Excerpted passage —
=-=-=

We arrived back in the city at dinner time, where we were dropped off at the Royal Mile where we had begun. Which reminds me! This tour is really unique because there’s no set price. You don’t pay to book it, you simply book your space and then at the end of the day pay what you can afford and think is fair. Given what most tours like this would cost, we thought about £50 for two of us was fair, given that the cost of running the trip is about £17 per person.
We ended the day with a traditional Italian dinner at Giuliano’s in Leith, and were fully exhausted. We watched a bit of British tv (always a treat as we don’t have cable at home in London) and we were off to bed.
The trip was coming to a close much too quickly. In the morning, T made us fantastic bacon egg baps for breakfast. The sun was shining, so we quickly got ready for the day and packed up. Our hosts generously allowed us to leave our bags at the flat after check out while we explored. Once again, we hopped on a bus and headed into the city, preparing to hike Arthur’s Seat. Set in Holyrood Park, Arthur’s Seat is an ancient volcano, and according to VisitScotland, it is also “the site of a well preserved fort” and is “one of four fort hills dating from around 2000 years ago.” We began as we always seem to do, at the back end, coming up Queen’s Drive (the main road) and past Dunsapie Loch. There, we veered off the road and climbed to the top, at 250 meters above sea level.

=-=-=

Activity —
Pick up the account of the Edinburgh trip above and continue it from its last sentence.

Rendered chart images —

=-=-=

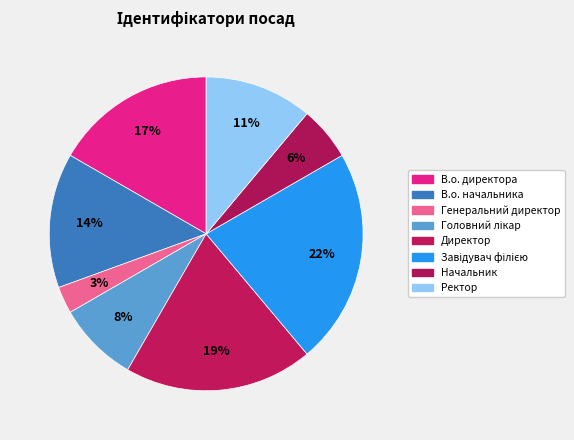

Which category has the smallest portion of the pie?

Генеральний директор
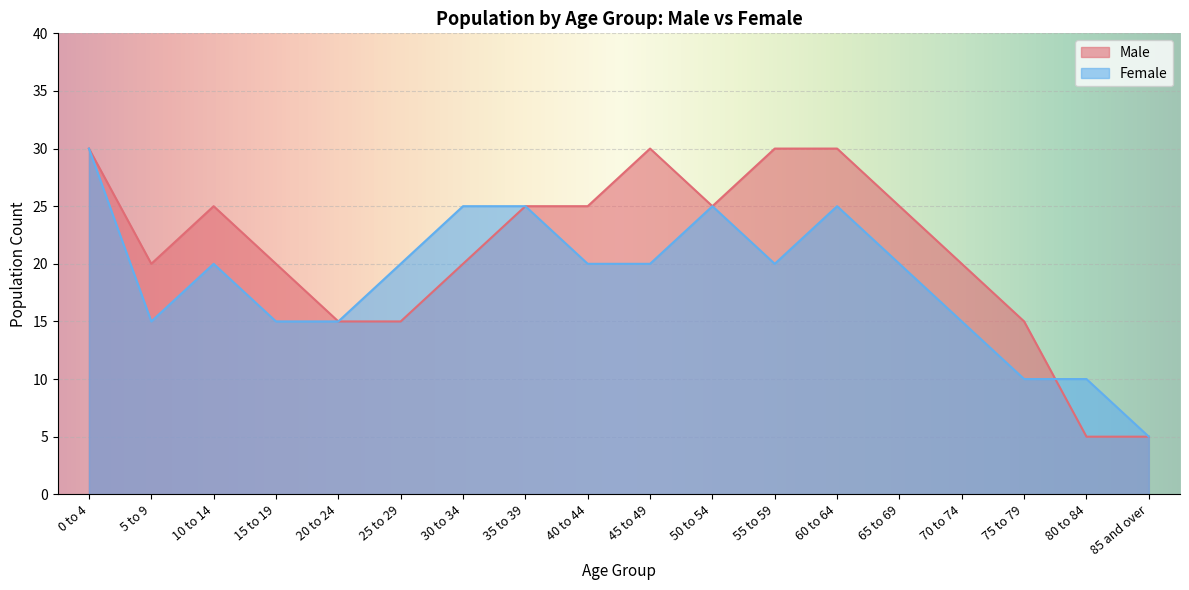

In Female, how many points are higher than both neighbors (excluding endpoints)?

3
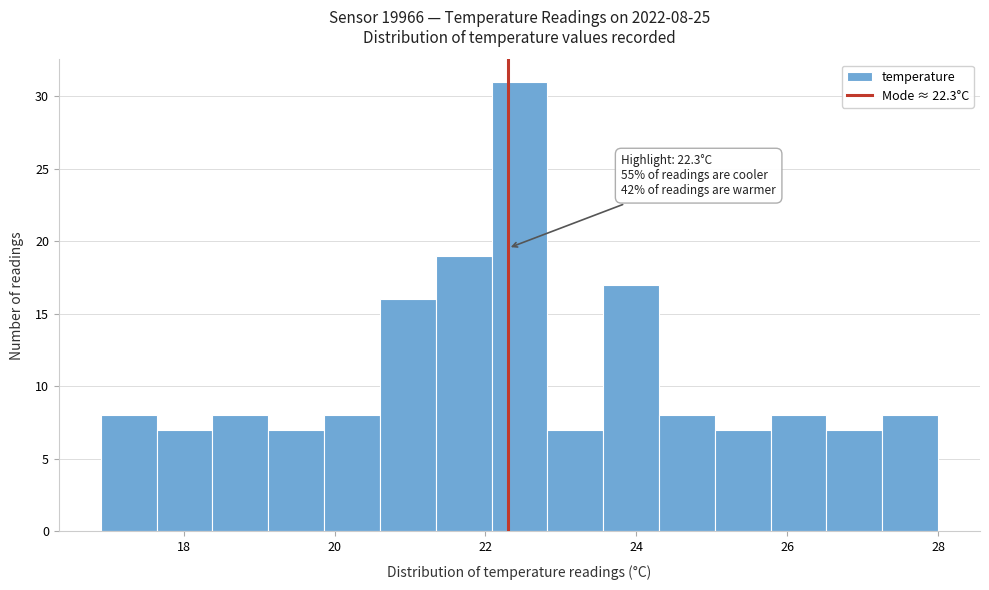

Read against the x-axis, roughly where is the centre of the tallest bar?

22.4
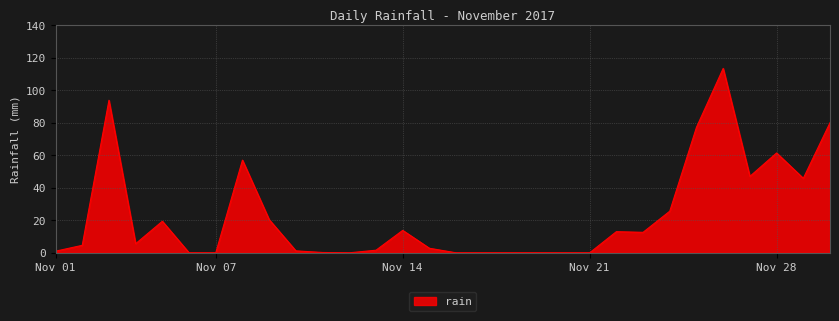

What is the difference between the maximum and minimum values?

113.4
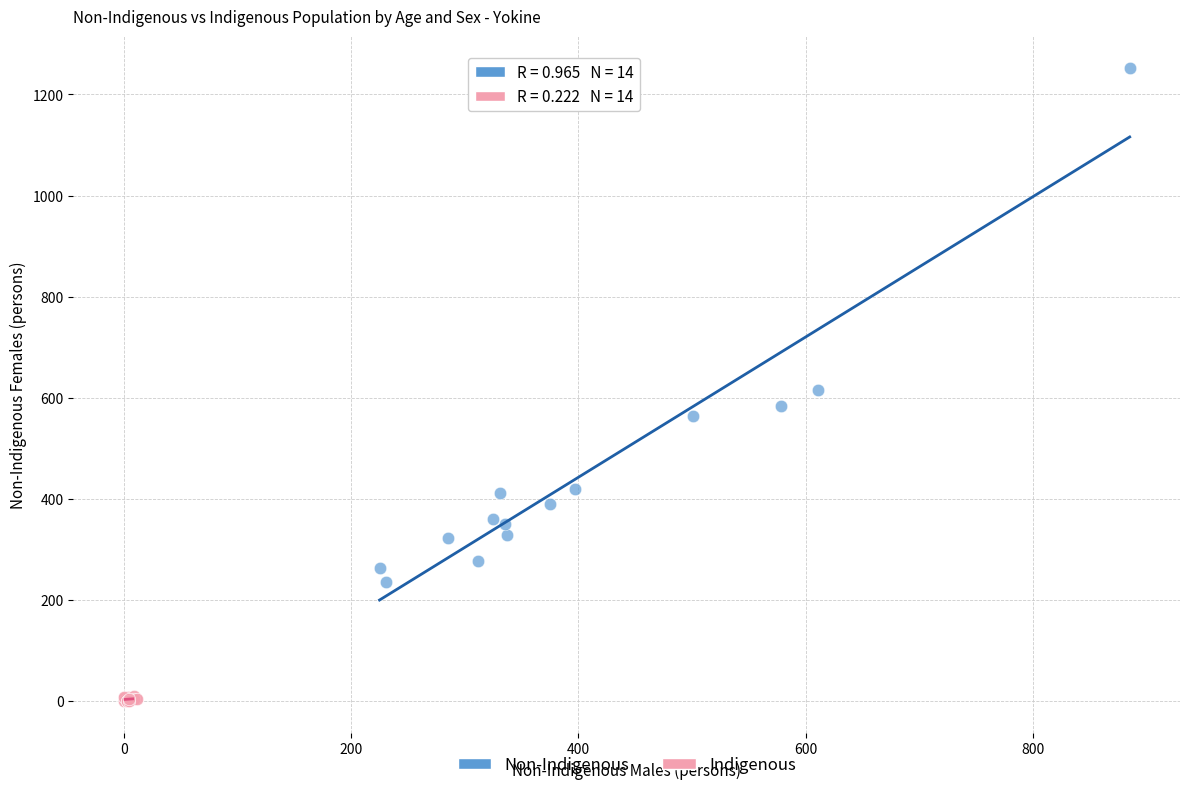

Which series reaches the maximum Y coordinate?

Non-Indigenous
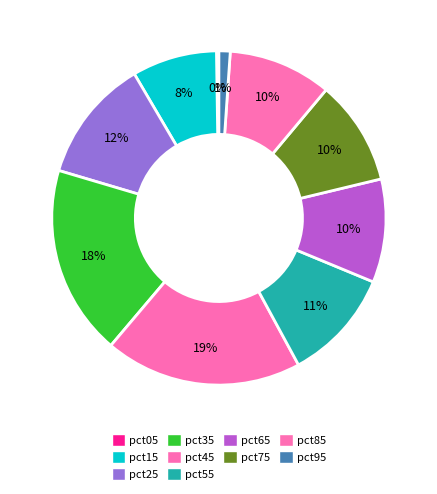

How many slices are in this pie chart?

10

=-=-=

Answer for this exercise —
It was quite the climb but wow was it worth it. It offered stunning views of Edinburgh Castle, the Firth of Forth, and 360 degree views of the city all around us. We couldn’t have had a more perfect day for it, as the sun shone and the breeze was gentle. Given the cloud in the highlands the day before, we didn’t dream we’d get such perfect weather.
On the way down, we decided to take another route and accidentally came upon the ruins of of an old church. We later learned that this was St. Anthony’s Chapel, a 15th century medieval chapel overlooking St. Margaret’s Loch below. It was such a great surprise, and the perfect way to end our incredible last day.
We popped back to the flat to get our stuff, and for our final meal went to Mimi’s Bakehouse where they made me gluten free french toast with bacon and maple syrup, and even used my almond milk instead of cream so it could be dairy free! Huge win and such accommodating staff. Paired with a cup of earl grey tea, it was the perfect meal to end the weekend. The bus took us back into the city where we met with the airport shuttle, and with a final glimpse up at Edinburgh Castle, we were off to the airport.